We’ve noticed that if the job fails, it leaves partial data in the staging tables, requiring manual cleanup before retry. How can we optimize the SQL query, configure proper timeouts, and handle partial data cleanup automatically?

Your query needs optimization. Post your SQL so we can review it. Common issues with multi-table joins include missing indexes on join columns, inefficient join order, and full table scans. Use EXPLAIN PLAN to identify bottlenecks. Also, consider adding a WHERE clause to filter by date ranges if you’re processing incremental data rather than full extracts. Processing 500K records nightly when maybe only 10K changed is wasteful.

For partial data cleanup, implement a two-phase approach. First, use a staging table with a batch run identifier. When the batch starts, generate a unique run ID and tag all extracted records with it.

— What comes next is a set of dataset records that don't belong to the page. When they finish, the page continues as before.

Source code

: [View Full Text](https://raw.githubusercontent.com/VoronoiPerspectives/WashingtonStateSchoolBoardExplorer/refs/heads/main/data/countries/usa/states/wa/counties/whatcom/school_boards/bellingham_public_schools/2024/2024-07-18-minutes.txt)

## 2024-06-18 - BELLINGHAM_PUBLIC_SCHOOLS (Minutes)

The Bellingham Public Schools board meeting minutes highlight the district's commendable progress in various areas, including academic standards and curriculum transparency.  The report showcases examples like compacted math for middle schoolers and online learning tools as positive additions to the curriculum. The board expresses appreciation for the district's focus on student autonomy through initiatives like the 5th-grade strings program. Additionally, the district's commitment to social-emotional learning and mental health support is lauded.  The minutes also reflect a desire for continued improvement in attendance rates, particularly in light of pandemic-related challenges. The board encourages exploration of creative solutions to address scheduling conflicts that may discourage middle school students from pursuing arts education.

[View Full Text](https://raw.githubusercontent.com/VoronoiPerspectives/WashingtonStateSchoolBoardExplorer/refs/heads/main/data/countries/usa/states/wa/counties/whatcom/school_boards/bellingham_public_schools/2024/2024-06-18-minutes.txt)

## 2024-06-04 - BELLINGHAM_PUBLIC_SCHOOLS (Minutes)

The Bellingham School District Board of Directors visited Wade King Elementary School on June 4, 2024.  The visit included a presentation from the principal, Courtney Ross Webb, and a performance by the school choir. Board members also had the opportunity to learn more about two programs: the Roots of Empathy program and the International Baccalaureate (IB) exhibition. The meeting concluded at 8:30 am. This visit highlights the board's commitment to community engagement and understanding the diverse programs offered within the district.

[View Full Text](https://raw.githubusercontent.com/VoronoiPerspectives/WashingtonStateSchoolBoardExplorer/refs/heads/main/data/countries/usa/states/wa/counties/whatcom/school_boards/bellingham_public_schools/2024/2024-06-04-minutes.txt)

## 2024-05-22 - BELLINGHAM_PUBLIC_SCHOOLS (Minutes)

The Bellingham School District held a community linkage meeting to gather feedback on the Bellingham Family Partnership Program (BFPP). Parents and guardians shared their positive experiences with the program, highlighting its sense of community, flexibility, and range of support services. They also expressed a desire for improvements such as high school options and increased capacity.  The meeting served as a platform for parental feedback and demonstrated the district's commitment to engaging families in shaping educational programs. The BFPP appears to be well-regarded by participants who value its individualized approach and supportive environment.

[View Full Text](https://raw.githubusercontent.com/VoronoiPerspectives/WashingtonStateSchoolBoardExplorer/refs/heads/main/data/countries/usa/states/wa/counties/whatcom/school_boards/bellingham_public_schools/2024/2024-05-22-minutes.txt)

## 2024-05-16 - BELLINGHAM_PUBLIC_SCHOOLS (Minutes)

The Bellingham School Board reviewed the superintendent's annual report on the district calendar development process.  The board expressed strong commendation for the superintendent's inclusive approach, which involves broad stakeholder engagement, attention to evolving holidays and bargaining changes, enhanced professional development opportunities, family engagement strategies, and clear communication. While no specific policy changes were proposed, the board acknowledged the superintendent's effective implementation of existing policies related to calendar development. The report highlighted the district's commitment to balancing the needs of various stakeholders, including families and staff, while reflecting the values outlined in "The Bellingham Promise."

If the batch fails, your cleanup routine can delete all records with that run ID. Only mark the batch as successful and promote data to final tables after complete extraction. This prevents polluting your production data with incomplete loads. Wrap the promotion step in a transaction for atomicity.

The ORA-01013 error suggests the database is canceling the operation, possibly due to resource limits or locks. Check your Oracle database for long-running query limits and session timeout settings. Also, 500K records with 5-table joins in a single query is inefficient. Consider breaking it into smaller queries or using indexed views to pre-join the data.